Nvidia-smi failed to initialize NVML with unknow error

Hi,

This is my first post. If my topic should be posted under other category, please advise.

I have a bunch of Quadro (M4000, P2000, P4000) and Tesla (M10, M60, P4) GPUs to validate on DELL R720 server. Under Windows server 2008R2 SP1, most of the GPUs (with only one exception - Tesla P4) do not support CUDA feature, even though the driver is shown to be working properly under device manager. I tried all different drivers, both from NVIDIA and DELL, the very first and the latest. All behave the same. All drivers claim to be compatible on Windows Server 2008R2. I have two physical servers tested side by side to rule out any hardware specific issue.

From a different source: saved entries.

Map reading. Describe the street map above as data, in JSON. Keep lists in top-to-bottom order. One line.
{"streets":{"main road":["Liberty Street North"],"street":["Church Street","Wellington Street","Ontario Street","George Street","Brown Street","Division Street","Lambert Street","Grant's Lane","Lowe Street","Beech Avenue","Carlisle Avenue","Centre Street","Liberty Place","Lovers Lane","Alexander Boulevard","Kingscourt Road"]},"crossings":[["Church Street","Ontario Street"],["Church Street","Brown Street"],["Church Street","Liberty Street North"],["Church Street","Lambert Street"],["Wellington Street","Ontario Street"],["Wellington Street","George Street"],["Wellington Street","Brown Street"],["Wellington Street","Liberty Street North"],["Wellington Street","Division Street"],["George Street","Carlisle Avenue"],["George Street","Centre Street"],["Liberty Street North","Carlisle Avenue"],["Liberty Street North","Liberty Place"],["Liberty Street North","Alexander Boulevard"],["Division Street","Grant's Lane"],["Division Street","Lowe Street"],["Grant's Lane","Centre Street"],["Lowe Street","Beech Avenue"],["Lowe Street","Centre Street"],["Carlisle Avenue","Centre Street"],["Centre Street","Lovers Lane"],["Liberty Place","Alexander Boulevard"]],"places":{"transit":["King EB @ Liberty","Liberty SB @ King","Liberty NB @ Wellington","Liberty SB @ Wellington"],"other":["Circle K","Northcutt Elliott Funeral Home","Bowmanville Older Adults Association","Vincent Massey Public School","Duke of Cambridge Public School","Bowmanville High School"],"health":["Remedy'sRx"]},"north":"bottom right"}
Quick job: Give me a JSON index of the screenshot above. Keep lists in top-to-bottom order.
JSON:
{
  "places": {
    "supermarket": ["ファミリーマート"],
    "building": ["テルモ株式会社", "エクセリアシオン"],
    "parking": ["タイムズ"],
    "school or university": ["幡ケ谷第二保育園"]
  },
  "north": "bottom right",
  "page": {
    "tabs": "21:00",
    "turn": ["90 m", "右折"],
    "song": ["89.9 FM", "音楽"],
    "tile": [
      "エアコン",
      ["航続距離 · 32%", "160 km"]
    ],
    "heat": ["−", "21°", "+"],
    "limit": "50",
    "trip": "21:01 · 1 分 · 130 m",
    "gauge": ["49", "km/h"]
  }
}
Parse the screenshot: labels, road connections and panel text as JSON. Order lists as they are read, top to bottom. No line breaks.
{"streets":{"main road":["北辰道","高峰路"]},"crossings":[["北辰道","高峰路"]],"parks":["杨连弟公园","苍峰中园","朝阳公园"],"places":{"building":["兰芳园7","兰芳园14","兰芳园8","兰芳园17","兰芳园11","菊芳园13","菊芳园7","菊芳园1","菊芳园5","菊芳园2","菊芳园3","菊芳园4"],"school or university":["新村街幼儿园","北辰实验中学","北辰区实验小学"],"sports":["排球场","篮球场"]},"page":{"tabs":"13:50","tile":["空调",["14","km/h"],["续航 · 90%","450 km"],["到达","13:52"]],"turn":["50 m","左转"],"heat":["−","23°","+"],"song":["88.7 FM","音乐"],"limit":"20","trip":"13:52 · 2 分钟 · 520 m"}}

NVidia-smi.exe reports “Failed to initialize NVML: Unknown Error”.
GPU-Z either reports a GPU with no CUDA feature or crashes the machine
CUDA-Z reports no CUDA capable devices found

If I install Windows server 2012 or above OS on the same machine, all GPUs just work fine with CUDA feature. So this does not seems to be BIOS or hardware specific issue.
Even more, if I install VMWare ESXi on the server to make it a VM host and then passthrough the GPU to a VM running Windows Server 2008R2SP1, the CUDA feature just works fine. So it does not seems to be OS specific issue either. However, moving to a VM or upgrading to a newer OS is not a viable solution on hundreds of our existing customer machines.

Is there any utility or log that I can gain insight what is causing the issue. Any comment is much appreciated.

Regards,
Chunguang

We have hundreds of systems running on Windows server 2008R2 and want to upgrade the hardware to the latest GPU.